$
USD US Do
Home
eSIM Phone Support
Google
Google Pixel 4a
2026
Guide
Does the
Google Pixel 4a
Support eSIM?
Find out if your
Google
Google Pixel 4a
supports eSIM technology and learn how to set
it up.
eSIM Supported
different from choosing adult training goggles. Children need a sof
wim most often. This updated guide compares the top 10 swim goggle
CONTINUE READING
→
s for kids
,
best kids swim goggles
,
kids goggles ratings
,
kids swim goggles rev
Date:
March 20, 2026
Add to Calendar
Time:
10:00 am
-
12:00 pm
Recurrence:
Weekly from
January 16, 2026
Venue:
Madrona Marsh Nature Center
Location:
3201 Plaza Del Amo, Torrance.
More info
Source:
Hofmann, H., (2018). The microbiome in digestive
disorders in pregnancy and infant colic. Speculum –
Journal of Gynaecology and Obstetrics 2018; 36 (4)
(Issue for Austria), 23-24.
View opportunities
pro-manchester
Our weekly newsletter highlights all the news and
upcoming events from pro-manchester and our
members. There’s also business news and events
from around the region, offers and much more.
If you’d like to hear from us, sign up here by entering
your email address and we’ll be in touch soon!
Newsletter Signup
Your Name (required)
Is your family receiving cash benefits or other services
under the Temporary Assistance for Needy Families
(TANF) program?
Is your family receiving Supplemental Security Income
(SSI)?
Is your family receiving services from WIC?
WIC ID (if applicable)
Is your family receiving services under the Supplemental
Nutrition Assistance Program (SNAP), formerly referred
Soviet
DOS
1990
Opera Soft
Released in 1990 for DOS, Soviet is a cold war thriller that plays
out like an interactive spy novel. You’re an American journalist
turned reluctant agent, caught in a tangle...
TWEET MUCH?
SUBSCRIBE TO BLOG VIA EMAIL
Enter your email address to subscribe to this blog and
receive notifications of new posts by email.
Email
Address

# [ACTIVITY]
Tally the lines of the records that contain the string "under", treating uppercase and lowercase letters as distinct, and reply with the number alone.

# [TASK SOLUTION]
2